Purpose: To investigate the benefits of using TrueBeam 6MV flattening filter-free (6F) mode in treating multiple intracranial metastases. To compare MU and dosimetric characteristics of the RapidArc (RA) plans using 6F and the regular 6 MV beam (6X). Methods: We have selected 10 patients with 2–12 brain metastases treated by IMRS. They also had RA plans done on Varian-23IX under ARIA-V8.6 in previous study. All these RA plans have been re-planned for TrueBeam which requires ARIA-V8.9. The prescribed dose is 2000 cGy and normalized to 98% of PTV. Two RA plans have been generated for each patient: 6X (600 MU/min) and 6F (1400 MU/min). The gantry arc-spans, collimator angles, and field sizes are the same in both plans for each patient. For fair comparison, the optimization objectives, priorities, even the timing of priority changes are kept the same at best in both planning process due to the adaptive nature of RapidArc optimization.
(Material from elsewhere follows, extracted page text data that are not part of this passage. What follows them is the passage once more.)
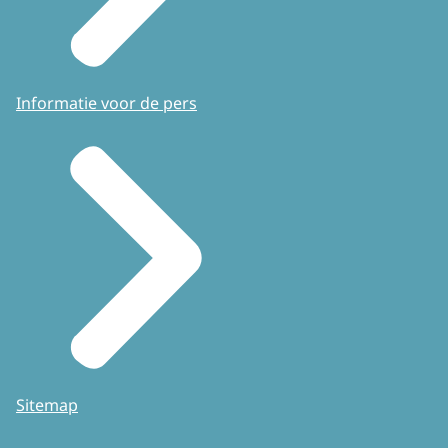
Informatie voor de pers
Sitemap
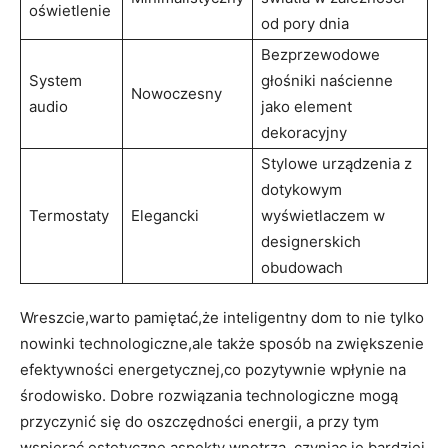
oświetlenie
od pory ⁢dnia
Bezprzewodowe
System
głośniki naścienne
Nowoczesny
audio
jako element
dekoracyjny
Stylowe urządzenia z
dotykowym
Termostaty
Elegancki
wyświetlaczem w
designerskich
obudowach
Wreszcie,warto pamiętać,że⁤ inteligentny​ dom⁢ to ⁤nie tylko
nowinki technologiczne,ale także sposób na zwiększenie
efektywności energetycznej,co pozytywnie wpłynie na
środowisko. Dobre rozwiązania technologiczne mogą
przyczynić się do oszczędności energii, a przy tym
wspierać estetyczne aspekty wnętrza, czyniąc je bardziej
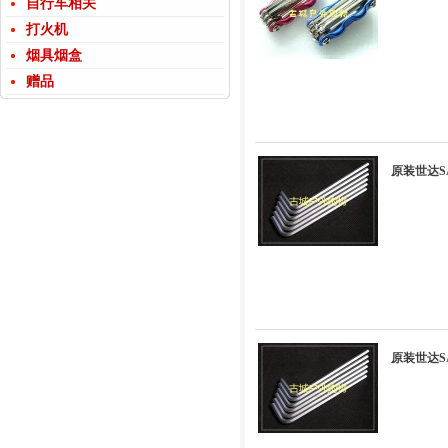
自行车相关
打火机
烟具烟盒
赠品
原装世达SA
原装世达SA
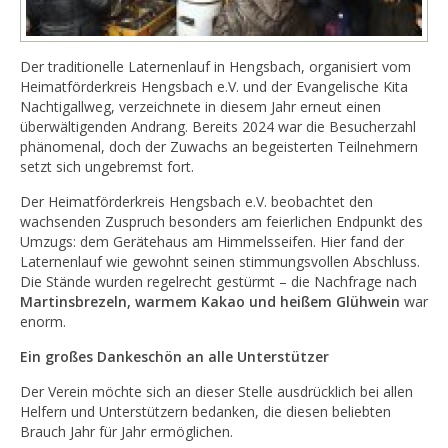
Der traditionelle Laternenlauf in Hengsbach, organisiert vom
Heimatförderkreis Hengsbach e.V. und der Evangelische Kita
Nachtigallweg, verzeichnete in diesem Jahr erneut einen
überwältigenden Andrang. Bereits 2024 war die Besucherzahl
phänomenal, doch der Zuwachs an begeisterten Teilnehmern
setzt sich ungebremst fort.
Der Heimatförderkreis Hengsbach e.V. beobachtet den
wachsenden Zuspruch besonders am feierlichen Endpunkt des
Umzugs: dem Gerätehaus am Himmelsseifen. Hier fand der
Laternenlauf wie gewohnt seinen stimmungsvollen Abschluss.
Die Stände wurden regelrecht gestürmt – die Nachfrage nach
Martinsbrezeln, warmem Kakao und heißem Glühwein
war
enorm.
Ein großes Dankeschön an alle Unterstützer
Der Verein möchte sich an dieser Stelle ausdrücklich bei allen
Helfern und Unterstützern bedanken, die diesen beliebten
Brauch Jahr für Jahr ermöglichen.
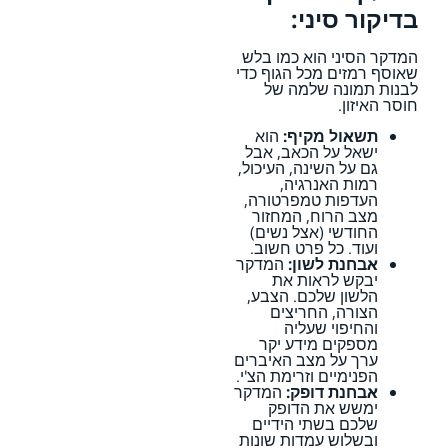
בדיקור סיני:
המדקר הסיני הוא כמו בלש
שאוסף רמזים מכל הגוף כדי
לבנות תמונה שלמה של
חוסר האיזון.
תשאול מקיף:
הוא
ישאל על הכאב, אבל
גם על השינה, העיכול,
רמות האנרגיה,
העדפות טמפרטורה,
מצב הרוח, המחזור
החודשי (אצל נשים)
ועוד. כל פרט חשוב.
אבחנת לשון:
המדקר
יבקש לראות את
הלשון שלכם. הצבע,
הצורה, החריצים
והחיפוי שעליה
מספקים מידע יקר
ערך על מצב האיברים
הפנימיים וזרימת הצ'י.
אבחנת דופק:
המדקר
ימשש את הדופק
שלכם בשתי הידיים
ובשלוש עמדות שונות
Results: For dosimetric evaluation and comparison, the homogeneity, conformity, and gradient indices are calculated for both plans. It is found all the dosimetric indices in 6F plans are comparable with the corresponding 6X plans in each patient. The maximal dose to brainstem, chiasm, eyes, and optical nerves and the mean dose to normal brain are calculated. In the comparison study of critical organ doses, it is found that they are comparable or slightly better in 6F plans compared to 6X. Total MUs in 6F plans are about 10–20% more than MUs in 6X plan of each patient, with a group average of 16% in 6F plans. Conclusion: The dosimetric characteristics of 6F plans are found to be comparable with 6X plans in radiosurgery treatment of multiple brain lesions. Counting only 10– 20% more MUs if using 6F, the treatment delivery is much faster and thus greatly shortens treatment time.